Why Does My Nose Piercing Smell After 2 Years?

A nose piercing that smells after two years isn’t a sign that something has gone wrong. That funky, cheese-like odor is a completely normal byproduct of your skin doing its job. Your body constantly produces an oily substance called sebum, and when it mixes with dead skin cells and the small amount of bacteria living on your skin, it creates a buildup around and inside the piercing channel that can smell surprisingly strong.

What Creates the Smell

Sebum is an oily secretion produced by sebaceous glands in your skin. It’s meant to keep skin moisturized and protected, but it doesn’t just evaporate. Around a piercing, sebum collects along the jewelry and inside the tunnel of healed skin (called a fistula) that your body built around the post. Dead skin cells shed into this same narrow space, and bacteria break down the mixture. The result is a semi-solid, off-white or yellowish gunk that smells like stinky cheese. Piercers sometimes call this “piercing funk” or “piercing cheese.”

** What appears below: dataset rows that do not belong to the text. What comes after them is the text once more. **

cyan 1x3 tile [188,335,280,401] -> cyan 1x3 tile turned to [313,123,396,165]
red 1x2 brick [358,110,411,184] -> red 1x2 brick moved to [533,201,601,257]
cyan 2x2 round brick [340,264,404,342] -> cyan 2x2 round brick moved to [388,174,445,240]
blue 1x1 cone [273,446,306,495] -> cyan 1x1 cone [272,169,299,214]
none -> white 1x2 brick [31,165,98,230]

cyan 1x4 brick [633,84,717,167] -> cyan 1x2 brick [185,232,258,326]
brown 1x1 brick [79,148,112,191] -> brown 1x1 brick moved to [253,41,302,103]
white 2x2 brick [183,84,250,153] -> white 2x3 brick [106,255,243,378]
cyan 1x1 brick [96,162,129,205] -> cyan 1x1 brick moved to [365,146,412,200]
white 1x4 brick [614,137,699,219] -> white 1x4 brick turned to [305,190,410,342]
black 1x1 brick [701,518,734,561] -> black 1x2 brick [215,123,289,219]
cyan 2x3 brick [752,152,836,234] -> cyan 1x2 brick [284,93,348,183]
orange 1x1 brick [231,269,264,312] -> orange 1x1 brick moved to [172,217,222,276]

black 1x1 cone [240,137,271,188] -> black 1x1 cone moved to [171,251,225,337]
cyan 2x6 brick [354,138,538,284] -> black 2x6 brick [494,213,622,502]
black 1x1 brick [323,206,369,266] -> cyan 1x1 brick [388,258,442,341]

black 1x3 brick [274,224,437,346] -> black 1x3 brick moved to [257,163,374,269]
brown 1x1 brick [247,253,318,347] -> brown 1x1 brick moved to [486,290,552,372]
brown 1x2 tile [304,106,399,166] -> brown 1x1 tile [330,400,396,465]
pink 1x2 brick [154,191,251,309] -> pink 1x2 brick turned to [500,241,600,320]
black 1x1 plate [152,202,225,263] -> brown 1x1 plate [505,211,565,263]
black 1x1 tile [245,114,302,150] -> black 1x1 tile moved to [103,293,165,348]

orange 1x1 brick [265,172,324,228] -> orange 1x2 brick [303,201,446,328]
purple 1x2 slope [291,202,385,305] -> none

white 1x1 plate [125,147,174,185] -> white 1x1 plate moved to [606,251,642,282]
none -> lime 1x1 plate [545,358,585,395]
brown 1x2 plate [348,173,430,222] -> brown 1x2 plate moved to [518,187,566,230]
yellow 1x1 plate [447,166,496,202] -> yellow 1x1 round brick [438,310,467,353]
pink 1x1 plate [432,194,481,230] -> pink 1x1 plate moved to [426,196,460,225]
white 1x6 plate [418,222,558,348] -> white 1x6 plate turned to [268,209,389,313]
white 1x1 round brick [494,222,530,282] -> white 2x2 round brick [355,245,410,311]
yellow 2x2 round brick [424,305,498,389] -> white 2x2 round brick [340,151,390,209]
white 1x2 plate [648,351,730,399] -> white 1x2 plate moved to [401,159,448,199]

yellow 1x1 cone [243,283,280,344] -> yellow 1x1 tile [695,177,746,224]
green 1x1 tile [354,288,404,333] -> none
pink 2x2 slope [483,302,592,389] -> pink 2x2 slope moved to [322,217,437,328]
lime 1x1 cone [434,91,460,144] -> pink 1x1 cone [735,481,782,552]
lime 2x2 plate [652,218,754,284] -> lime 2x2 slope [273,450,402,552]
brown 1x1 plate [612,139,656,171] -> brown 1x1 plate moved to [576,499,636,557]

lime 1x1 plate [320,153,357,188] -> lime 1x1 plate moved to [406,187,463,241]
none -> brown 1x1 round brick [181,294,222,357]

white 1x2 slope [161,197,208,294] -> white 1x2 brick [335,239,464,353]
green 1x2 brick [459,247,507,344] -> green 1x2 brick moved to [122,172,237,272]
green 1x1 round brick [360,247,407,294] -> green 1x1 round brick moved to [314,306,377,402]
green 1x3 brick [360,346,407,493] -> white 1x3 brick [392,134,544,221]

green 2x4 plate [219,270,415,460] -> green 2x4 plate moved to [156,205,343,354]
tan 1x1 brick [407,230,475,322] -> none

This isn’t unique to nose piercings. Earlobes, cartilage piercings, and navel piercings all produce the same buildup. But nose piercings tend to be worse, and there’s a specific anatomical reason for that.

Why the Nose Smells Worse Than Other Piercings

The lower part of the nose, where most nostril piercings sit, has a much higher concentration of sebaceous glands than other areas of the face. Research mapping the distribution of these glands found that the distal (lower) nasal skin contains significantly more glands than the upper nose, and the glands themselves are markedly larger. They sit both at the surface and deep within the skin, occupying a greater percentage of the tissue. This means the skin around a nostril piercing produces more oil than, say, an earlobe, giving bacteria more material to break down into that distinctive smell.

There’s also the simple fact that a nose piercing sits inside a warm, moist cavity. The interior of your nostril traps moisture from breathing, creating an ideal environment for bacterial activity and faster sebum accumulation.

Biofilm: Why Cleaning Doesn’t Always Fix It

If you’ve noticed the smell returns quickly even after cleaning, biofilm is likely the reason. Bacteria don’t just float around on your jewelry’s surface. They form organized colonies called biofilms, which are thin, sticky layers that adhere tightly to solid surfaces. Research on piercing jewelry found that all tested materials, including surgical steel and titanium, developed significant biofilm within 20 hours of exposure. Once established, biofilm is resistant to simple rinsing because the bacterial colony produces a protective matrix that shields it from being washed away.

Over two years, this biofilm builds up in microscopic scratches and grooves on your jewelry. Even jewelry that looks smooth to the naked eye has surface texture at a microscopic level where bacteria can anchor themselves. This is why the smell persists even if you’re cleaning regularly.

How to Reduce the Smell

You won’t eliminate the odor entirely since sebum production is constant, but you can manage it with a few simple habits.

Remove your jewelry periodically and clean both the post and the inside of the piercing channel. For a two-year-old piercing, the fistula is well established and can tolerate brief jewelry removal without closing. Gently wipe the jewelry with a soft cloth to physically break up biofilm, then wash it with a mild, unscented soap and warm water. Clean the piercing site the same way, using your fingertip or a cotton swab to remove any visible buildup from the hole.

For daily maintenance, washing the area with a gentle, unscented soap once a day is enough to keep accumulation in check. Some piercers recommend moisturizing the area with a small amount of diluted tea tree oil or coconut oil to keep the skin around the fistula from drying out and flaking more dead cells into the channel. Avoid hydrogen peroxide and rubbing alcohol. These kill healthy skin cells and dry out the tissue, which can actually increase flaking and make the smell worse over time.

If you haven’t replaced your jewelry since it was first pierced, consider swapping to a fresh, high-quality implant-grade titanium piece. Two years of microscopic scratching creates more surface area for biofilm to grip. New jewelry with a polished surface gives bacteria fewer places to colonize.

When the Smell Signals a Problem

Normal piercing funk is off-white or slightly yellowish, semi-solid, and doesn’t come with pain or skin changes. It smells bad, but the skin around the piercing looks and feels normal.

An infection looks different. Watch for skin around the piercing turning red or darker than your normal tone, warmth or swelling at the site, or tenderness that wasn’t there before. More serious signs include thick pus that’s yellow or green (distinct from the dry, cheese-like sebum buildup), an abscess or pus-filled blister near the piercing, pain beyond mild tenderness, or fever and chills. If you notice any of these, the smell may be coming from an active infection rather than routine buildup, and that needs medical attention.

A sudden change in the smell’s intensity, especially paired with new discharge, can also indicate a contact allergy to your jewelry material. Nickel is the most common culprit. If your jewelry contains nickel and the area becomes itchy or irritated alongside the odor change, switching to implant-grade titanium or niobium typically resolves it.